The taxonomy design is restrained: it covers 10 dimensions, proving sufficiently wide, yet maintains statistical utility through sub-labels. This is better suited for cross-community analysis than long LLM explanations.
ssf-sim is a highly transferable concept. Similarity in many tasks should not rely solely on content; for instance, customer service dialogues, medical narratives, or forum requests can be compared by "communicative function" and "expected reaction."
The paper validates at two levels: first verifying the plausibility of generated reasoning, then verifying the construct validity of the similarity metric. This gives the method social science measurement rigor beyond simple LLM prompting.

Limitations & Future Work¶

The iterative summarization of context may result in information cascades and loss of detail, especially for stories requiring specific nuances.
Current models and corpora focus on English Reddit, and human evaluators were primarily US adults. Treating these as universal reader responses may introduce cultural, gender, and ideological biases.
The taxonomy is not exhaustive. Aspects like narrative absorption, complex aesthetic emotions, reader identity differences, and dependencies between dimensions are simplified.
The model assumes a "common reader response" within a community, which may not hold for highly polarized or specialized subreddits.
Future work could build dimensions into joint structural models to explicitly model dependencies between intent, stance, emotion, and moral, rather than generating each independently.

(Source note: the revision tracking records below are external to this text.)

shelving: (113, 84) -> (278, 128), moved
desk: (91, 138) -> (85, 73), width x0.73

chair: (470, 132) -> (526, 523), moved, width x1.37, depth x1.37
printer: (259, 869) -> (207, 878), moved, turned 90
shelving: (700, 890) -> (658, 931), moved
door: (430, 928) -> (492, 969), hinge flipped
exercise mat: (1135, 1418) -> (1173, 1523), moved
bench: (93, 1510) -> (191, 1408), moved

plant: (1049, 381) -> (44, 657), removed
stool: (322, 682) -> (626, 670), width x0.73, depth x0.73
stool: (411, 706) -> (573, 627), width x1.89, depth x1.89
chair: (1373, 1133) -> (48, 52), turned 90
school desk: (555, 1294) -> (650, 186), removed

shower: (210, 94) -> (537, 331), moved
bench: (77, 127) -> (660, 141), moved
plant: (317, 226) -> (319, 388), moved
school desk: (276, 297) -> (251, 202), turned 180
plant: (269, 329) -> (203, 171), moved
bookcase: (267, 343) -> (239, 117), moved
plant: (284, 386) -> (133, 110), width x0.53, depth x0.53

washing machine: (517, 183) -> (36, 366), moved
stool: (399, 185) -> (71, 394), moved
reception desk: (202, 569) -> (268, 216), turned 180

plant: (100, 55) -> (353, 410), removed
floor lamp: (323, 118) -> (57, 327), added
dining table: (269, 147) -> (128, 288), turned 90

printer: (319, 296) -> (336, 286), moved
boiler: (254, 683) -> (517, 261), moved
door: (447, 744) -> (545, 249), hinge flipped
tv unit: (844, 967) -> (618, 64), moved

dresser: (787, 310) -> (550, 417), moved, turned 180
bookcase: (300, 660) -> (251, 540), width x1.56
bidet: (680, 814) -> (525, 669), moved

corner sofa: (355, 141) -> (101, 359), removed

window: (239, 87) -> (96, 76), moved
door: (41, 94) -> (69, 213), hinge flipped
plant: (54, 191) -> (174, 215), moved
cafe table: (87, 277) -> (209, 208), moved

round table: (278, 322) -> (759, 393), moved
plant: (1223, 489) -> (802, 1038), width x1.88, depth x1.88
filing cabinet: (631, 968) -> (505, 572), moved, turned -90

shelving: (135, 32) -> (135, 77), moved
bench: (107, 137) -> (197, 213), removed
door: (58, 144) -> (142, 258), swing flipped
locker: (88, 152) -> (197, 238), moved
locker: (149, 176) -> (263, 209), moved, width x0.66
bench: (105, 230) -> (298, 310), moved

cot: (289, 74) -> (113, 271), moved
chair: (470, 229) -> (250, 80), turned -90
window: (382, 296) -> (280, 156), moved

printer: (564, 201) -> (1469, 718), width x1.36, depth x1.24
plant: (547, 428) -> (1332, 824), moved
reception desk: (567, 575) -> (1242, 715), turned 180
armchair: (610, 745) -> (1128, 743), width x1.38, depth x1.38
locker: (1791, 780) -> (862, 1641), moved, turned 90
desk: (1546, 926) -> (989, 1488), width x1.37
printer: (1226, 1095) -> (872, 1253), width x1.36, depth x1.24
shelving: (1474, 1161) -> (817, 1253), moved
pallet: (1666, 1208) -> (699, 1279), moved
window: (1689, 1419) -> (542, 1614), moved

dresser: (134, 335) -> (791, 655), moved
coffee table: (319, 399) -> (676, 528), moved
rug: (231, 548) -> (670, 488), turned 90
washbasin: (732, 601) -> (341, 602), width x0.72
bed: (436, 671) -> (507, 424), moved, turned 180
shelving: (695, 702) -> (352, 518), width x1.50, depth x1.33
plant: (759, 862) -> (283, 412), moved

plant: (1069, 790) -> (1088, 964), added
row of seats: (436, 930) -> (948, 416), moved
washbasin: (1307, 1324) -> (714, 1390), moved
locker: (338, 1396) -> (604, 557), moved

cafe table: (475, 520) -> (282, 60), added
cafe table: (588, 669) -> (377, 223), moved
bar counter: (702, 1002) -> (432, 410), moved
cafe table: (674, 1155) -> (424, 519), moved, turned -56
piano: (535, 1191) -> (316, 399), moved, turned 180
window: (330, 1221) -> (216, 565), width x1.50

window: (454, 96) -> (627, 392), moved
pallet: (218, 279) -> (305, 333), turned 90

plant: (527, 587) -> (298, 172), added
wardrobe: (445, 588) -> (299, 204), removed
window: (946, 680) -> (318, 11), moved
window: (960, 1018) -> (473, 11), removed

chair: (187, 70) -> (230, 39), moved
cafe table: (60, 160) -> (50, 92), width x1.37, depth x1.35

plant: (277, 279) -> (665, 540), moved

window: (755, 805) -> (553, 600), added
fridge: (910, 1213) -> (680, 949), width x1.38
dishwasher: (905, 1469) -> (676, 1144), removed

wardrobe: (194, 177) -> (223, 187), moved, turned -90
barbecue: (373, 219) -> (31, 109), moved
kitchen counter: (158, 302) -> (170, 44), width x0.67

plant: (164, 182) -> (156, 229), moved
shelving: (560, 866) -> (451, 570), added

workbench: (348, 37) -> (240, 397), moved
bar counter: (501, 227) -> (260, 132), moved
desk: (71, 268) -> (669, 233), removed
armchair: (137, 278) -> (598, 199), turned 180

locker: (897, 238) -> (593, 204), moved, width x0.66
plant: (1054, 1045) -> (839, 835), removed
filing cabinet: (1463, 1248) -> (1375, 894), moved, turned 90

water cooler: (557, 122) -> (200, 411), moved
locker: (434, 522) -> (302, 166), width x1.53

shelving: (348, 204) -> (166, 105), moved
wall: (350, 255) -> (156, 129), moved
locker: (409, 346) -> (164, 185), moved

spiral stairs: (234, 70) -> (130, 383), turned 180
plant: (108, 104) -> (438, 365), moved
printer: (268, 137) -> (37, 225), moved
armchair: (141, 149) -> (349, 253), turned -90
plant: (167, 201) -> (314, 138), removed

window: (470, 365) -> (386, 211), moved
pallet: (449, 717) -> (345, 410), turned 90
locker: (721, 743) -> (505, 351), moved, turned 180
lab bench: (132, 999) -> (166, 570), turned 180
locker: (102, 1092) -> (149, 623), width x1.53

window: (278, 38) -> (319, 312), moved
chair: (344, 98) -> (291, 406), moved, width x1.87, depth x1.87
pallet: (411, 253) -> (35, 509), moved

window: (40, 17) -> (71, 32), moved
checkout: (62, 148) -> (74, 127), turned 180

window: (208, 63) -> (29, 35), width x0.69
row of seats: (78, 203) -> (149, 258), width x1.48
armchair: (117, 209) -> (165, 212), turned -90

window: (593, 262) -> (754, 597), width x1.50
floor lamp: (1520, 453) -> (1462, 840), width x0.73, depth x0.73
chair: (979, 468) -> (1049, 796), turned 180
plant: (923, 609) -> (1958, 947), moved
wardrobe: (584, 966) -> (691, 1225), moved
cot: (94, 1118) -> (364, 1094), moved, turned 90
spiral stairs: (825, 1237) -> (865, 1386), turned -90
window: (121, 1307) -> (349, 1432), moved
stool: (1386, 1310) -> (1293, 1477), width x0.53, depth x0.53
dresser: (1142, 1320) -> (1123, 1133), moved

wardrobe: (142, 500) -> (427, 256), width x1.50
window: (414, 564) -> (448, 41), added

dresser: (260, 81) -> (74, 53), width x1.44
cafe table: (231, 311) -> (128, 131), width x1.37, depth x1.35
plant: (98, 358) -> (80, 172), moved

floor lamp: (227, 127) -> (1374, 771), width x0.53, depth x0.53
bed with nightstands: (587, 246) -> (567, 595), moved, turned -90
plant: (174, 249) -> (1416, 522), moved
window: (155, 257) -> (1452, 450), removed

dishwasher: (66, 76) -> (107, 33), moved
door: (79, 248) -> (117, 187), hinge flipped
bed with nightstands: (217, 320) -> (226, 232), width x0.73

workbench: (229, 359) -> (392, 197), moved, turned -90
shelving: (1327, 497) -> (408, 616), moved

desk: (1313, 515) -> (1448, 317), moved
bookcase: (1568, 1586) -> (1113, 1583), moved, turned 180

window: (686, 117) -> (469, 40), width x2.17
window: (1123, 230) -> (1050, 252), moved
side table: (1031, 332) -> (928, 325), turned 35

vs. Traditional Commonsense Reasoning: ATOMIC/COMET works usually perform decontextualized reasoning on short events; this work embeds stories in communities and conversations to infer reception and social function.
vs. Narrative Schema / Story Understanding: Existing narrative NLP focuses on plot, character psychology, or causal consistency; this work focuses on why a story is told and how it is understood by readers.
vs. Sentence-BERT Semantic Similarity: Semantic similarity excels at finding texts with similar topics; ssf-sim finds community narratives with similar functions despite different topics.
Insight: This "theoretical taxonomy + LLM distillation + human construct validation" route is well-suited for high-level social semantic tasks, such as value conflict identification, community norm modeling, and stance/support function analysis in multi-party dialogues.

Rating¶

Novelty: ⭐⭐⭐⭐ Modeling social narrative reception and ssf-sim are highly innovative; the core model training is standard.
Experimental Thoroughness: ⭐⭐⭐⭐ Includes human plausibility, expert labeling, and community analysis, though global similarity validation scale remains small.
Writing Quality: ⭐⭐⭐⭐⭐ Theoretical motivation, taxonomy, modeling, and social science analysis are seamlessly connected.
Value: ⭐⭐⭐⭐ Highly insightful for NLP+CSS with strong reusability, though cross-platform and cross-cultural generalization needs further validation.